Plastic film mulching increases crop yields and reduces global warming potential under future climate change

Identifying suitable cropping systems and planting areas with high yields and low greenhouse gas (GHG) emissions to adapt to climate change is essential for sustainable agricultural development. The DeNitrification-DeComposition (DNDC) model and the Coupled Model Inter-comparison Project Phase 6 (CMIP6) dataset were used to evaluate the impact of climate scenarios on the crop yields and global warming potential (GWP) of maize, winter wheat, and potato under plastic film mulching (PM) and without mulching (CK) systems on the Loess Plateau for 2020–2100. The result showed that the DNDC model could simulate crop yields and carbon dioxide, nitrous oxide, and methane emissions (adjusted R2 > 0.55, normalized root mean square error (nRMSE) < 0.32). Under multiple emission scenarios, the yields of maize and winter wheat increased linearly with time (p < 0.05), the GWP decreased linearly with time (p < 0.05), and the coefficients of variation of both were lower for the PM than CK, indicating that the impact of future climate change on PM system was small and can achieve synergy between food security and carbon reduction.

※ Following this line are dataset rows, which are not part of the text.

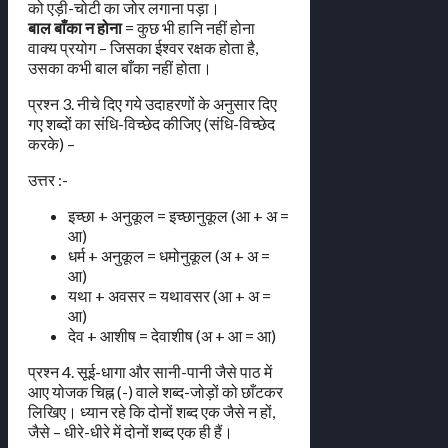
को एड़ी-चोटी का जोर लगाना पड़ा।
बाल बाँका न होना
= कुछ भी हानि नहीं होना
वाक्य प्रयोग – जिसका ईश्वर रक्षक होता है,
उसका कभी बाल बाँका नहीं होता।
प्रश्न 3. नीचे दिए गये उदाहरणों के अनुसार दिए
गए शब्दों का संधि-विच्छेद कीजिए (संधि-विच्छेद
करके) –
उत्तर :-
इच्छा + अनुकूल = इच्छानुकूल (आ + अ =
आ)
धर्म + अनुकूल = धमोनुकूल (अ + अ =
आ)
यथा + अवसर = यथावसर (आ + अ =
आ)
देव + आशीष = देवाशीष (अ + आ = आ)
प्रश्न 4. सूई-धागा और सानी-पानी जैसे पाठ में
आए योजक चिह्न (-) वाले शब्द-जोड़ों को छाँटकर
लिखिए। ध्यान रहे कि दोनों शब्द एक जैसे न हों,
जैसे – धीरे-धीरे में दोनों शब्द एक ही हैं।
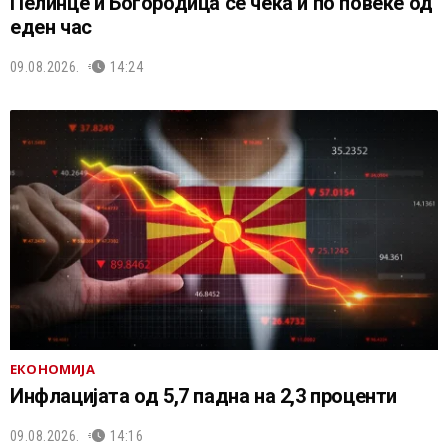
Пелинце и Богородица се чека и по повеќе од
еден час
09.08.2026.
14:24
ЕКОНОМИЈА
Инфлацијата од 5,7 падна на 2,3 проценти
09.08.2026.
14:16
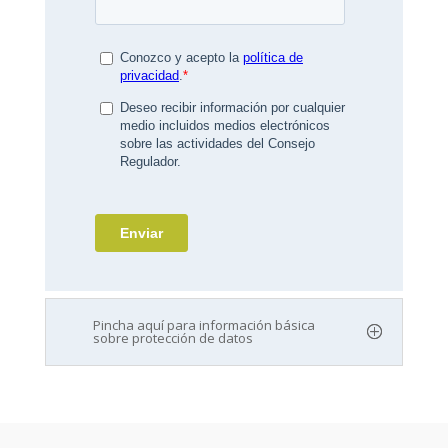
Pincha aquí para información básica
sobre protección de datos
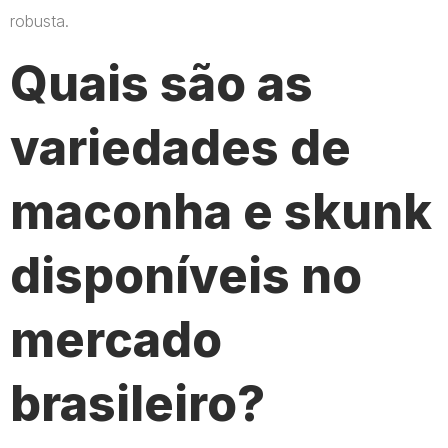
robusta.
Quais são as
variedades de
maconha e skunk
disponíveis no
mercado
brasileiro?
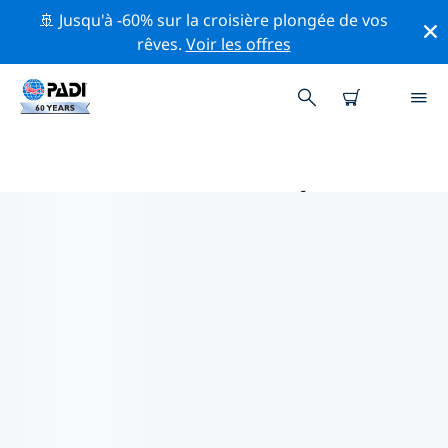
🚢 Jusqu'à -60% sur la croisière plongée de vos
rêves.
Voir les offres
PRINCIPALES ACTIVITÉS
PROFESSIONNELLES AUTOUR DE
MUĞLA
Découvrez les activités et événements professionnels
autour de Muğla à l'aide des filtres ci-dessus ou de la
carte interactive.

The results of regional divergence characteristics suggested that areas with precipitation below 400 mm were suitable for maize cultivation, especially the PM system, while areas with precipitation above 400 mm were suitable for winter wheat cultivation – both of which could achieve the goals of high yield and low GHG emissions. This study presents an overview of spatiotemporal changes in production and ecological effects, providing a basis for developing agricultural management practices and cultivation areas to address climate change, and could promote the development of dryland agroecosystems in China in a green and sustainable direction.